Meetings, interviews, coaching notes, medical dictation, legal prep, and unpublished podcasts can be cleaned in the browser without sending the recording to a remote service.
Reduce common background noise without opening a full audio editor. It is built for quick cleanup before transcription, sharing, publishing, or review.
Noise reduction works best on constant sounds such as hiss, fans, HVAC, computer hum, and room tone.
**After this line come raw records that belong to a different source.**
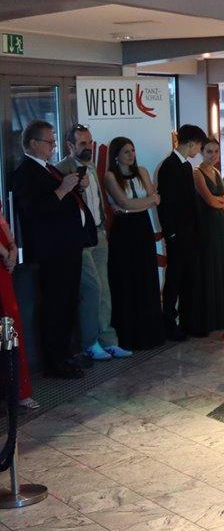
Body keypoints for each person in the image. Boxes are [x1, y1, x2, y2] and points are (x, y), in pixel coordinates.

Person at [12, 121, 97, 378]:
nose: (53, 146)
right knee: (55, 305)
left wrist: (75, 187)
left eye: (53, 141)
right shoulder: (25, 172)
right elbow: (34, 210)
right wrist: (63, 189)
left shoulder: (48, 168)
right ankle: (55, 362)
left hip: (69, 246)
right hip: (52, 251)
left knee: (68, 302)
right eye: (49, 141)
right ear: (34, 143)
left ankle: (66, 354)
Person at [57, 125, 130, 361]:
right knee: (92, 289)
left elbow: (96, 202)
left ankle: (108, 341)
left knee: (104, 290)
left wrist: (103, 227)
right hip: (79, 240)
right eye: (82, 143)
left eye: (89, 142)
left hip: (98, 233)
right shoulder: (61, 169)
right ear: (70, 145)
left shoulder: (90, 167)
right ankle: (90, 342)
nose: (88, 147)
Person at [104, 137, 164, 351]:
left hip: (142, 227)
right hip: (124, 231)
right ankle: (128, 335)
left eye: (133, 150)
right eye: (126, 152)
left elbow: (155, 198)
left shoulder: (142, 172)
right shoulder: (111, 176)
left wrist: (135, 205)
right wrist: (143, 203)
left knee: (146, 276)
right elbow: (124, 203)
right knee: (126, 278)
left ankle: (150, 332)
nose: (131, 155)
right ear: (116, 155)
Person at [158, 124, 207, 340]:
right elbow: (166, 204)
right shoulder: (169, 166)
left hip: (190, 232)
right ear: (191, 143)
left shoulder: (186, 166)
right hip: (177, 233)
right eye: (199, 145)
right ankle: (169, 324)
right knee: (174, 279)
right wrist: (171, 233)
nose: (198, 150)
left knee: (190, 278)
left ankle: (189, 322)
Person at [193, 137, 224, 334]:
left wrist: (221, 200)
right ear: (202, 152)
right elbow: (210, 201)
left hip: (219, 222)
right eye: (209, 151)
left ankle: (223, 316)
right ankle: (210, 317)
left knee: (221, 265)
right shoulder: (197, 173)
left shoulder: (217, 172)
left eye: (216, 151)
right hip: (206, 224)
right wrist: (221, 200)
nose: (213, 155)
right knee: (210, 266)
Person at [0, 210, 36, 408]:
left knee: (9, 323)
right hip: (3, 259)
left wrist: (12, 248)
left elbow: (1, 221)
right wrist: (6, 253)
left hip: (4, 265)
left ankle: (16, 389)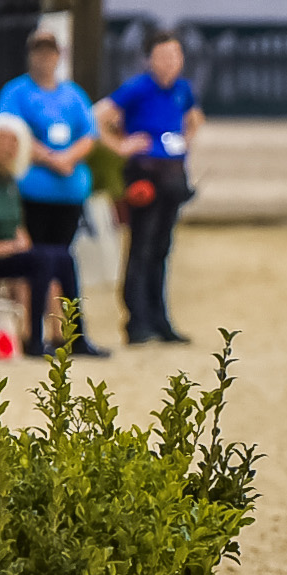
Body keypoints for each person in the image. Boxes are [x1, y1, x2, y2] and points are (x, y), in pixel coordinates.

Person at [0, 29, 109, 357]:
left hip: (68, 195)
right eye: (39, 52)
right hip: (33, 193)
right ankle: (32, 332)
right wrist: (49, 157)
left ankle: (64, 331)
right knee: (36, 264)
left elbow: (89, 133)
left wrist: (68, 158)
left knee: (63, 263)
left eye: (51, 53)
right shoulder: (16, 92)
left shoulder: (72, 95)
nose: (45, 59)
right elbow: (8, 133)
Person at [94, 29, 204, 344]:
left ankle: (159, 317)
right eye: (164, 56)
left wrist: (185, 142)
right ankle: (136, 317)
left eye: (175, 56)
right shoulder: (137, 89)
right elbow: (99, 116)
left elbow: (195, 118)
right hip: (145, 176)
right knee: (141, 244)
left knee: (162, 246)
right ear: (150, 59)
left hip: (172, 176)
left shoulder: (183, 90)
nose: (170, 63)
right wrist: (121, 146)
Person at [0, 113, 84, 357]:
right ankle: (34, 338)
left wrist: (20, 242)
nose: (8, 146)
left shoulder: (10, 180)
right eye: (2, 140)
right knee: (43, 261)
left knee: (62, 257)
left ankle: (77, 335)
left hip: (12, 250)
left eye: (14, 141)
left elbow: (19, 224)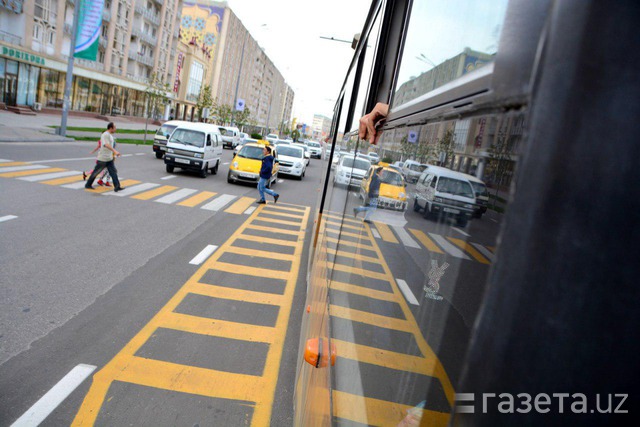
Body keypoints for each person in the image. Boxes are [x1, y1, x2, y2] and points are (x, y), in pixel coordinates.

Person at [85, 122, 125, 192]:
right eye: (114, 127)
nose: (115, 129)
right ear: (111, 128)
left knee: (113, 172)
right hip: (103, 159)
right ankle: (88, 184)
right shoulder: (105, 135)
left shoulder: (109, 135)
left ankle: (117, 186)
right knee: (96, 172)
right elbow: (106, 145)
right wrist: (115, 151)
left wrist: (113, 154)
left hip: (109, 158)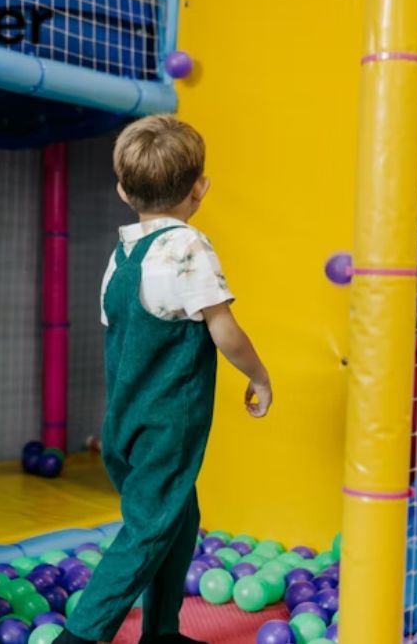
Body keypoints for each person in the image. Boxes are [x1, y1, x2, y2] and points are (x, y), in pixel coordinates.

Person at [55, 115, 272, 644]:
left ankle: (162, 631)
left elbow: (124, 337)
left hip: (125, 423)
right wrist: (259, 375)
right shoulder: (187, 248)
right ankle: (80, 636)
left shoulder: (122, 254)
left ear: (123, 190)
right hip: (166, 426)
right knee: (148, 530)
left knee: (179, 516)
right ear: (200, 189)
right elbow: (224, 329)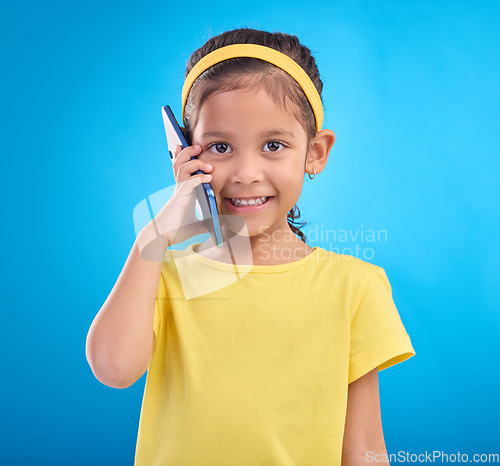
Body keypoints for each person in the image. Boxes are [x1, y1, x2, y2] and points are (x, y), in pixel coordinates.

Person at [86, 27, 416, 465]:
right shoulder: (164, 270)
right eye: (220, 146)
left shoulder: (354, 286)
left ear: (315, 153)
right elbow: (113, 369)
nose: (245, 172)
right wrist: (154, 236)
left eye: (273, 145)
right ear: (185, 154)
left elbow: (365, 448)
Sudden sounds like claps, coughs, keyboard hits, and traffic horns are harder to remove cleanly.
Podcast and narration drafts: reduce fan noise, hiss, laptop hum, or room tone before editing and publishing.
Interviews and meetings: clean speech recordings before transcription, quotes, summaries, or internal review.
Lectures and training: make classroom, webinar, and course audio easier to understand without uploading student or client recordings.
Voice notes and screen recordings: remove steady background noise from quick recordings before sending them to coworkers or clients.
| Format | Description | Best For |
|---|---|---|
| Steady hiss | Microphone self-noise, tape-like hiss, quiet broadband noise | Light to medium reduction |
| Fan and HVAC noise | Air conditioners, computer fans, ventilation, and room tone | Medium reduction while preserving consonants |
| Electrical hum | Low-frequency buzz or hum around 50/60 Hz and related overtones | Careful cleanup plus volume review |
| Sudden noise | Clicks, coughs, door slams, keyboard hits, sirens, or overlapping speakers | Manual editing rather than broad noise reduction |
| Private speech | Meetings, interviews, dictation, coaching notes, and draft narration | Local cleanup before transcription or sharing |
Use the weakest setting that solves the problem. A little room tone is better than a voice that sounds underwater.
Clean noise before raising volume or compressing loudness; otherwise the unwanted sound gets boosted too.
Listen on headphones to check s, f, t, and breath sounds. These are often the first details damaged by aggressive filtering.
For future recordings, move the microphone closer, turn off fans, and record 5 seconds of room tone; prevention beats heavy cleanup.
Noise cleanup is often used on speech recordings that contain private names, client details, or unpublished material. Local processing reduces that exposure.
FyleTools decodes the audio in your browser, applies local filtering/noise-reduction processing, and exports a cleaned file from your device. The technique works best when unwanted sound is steady and separable from speech frequencies. Because no upload is required, private recordings can be improved without exposing the original audio to a remote processing service.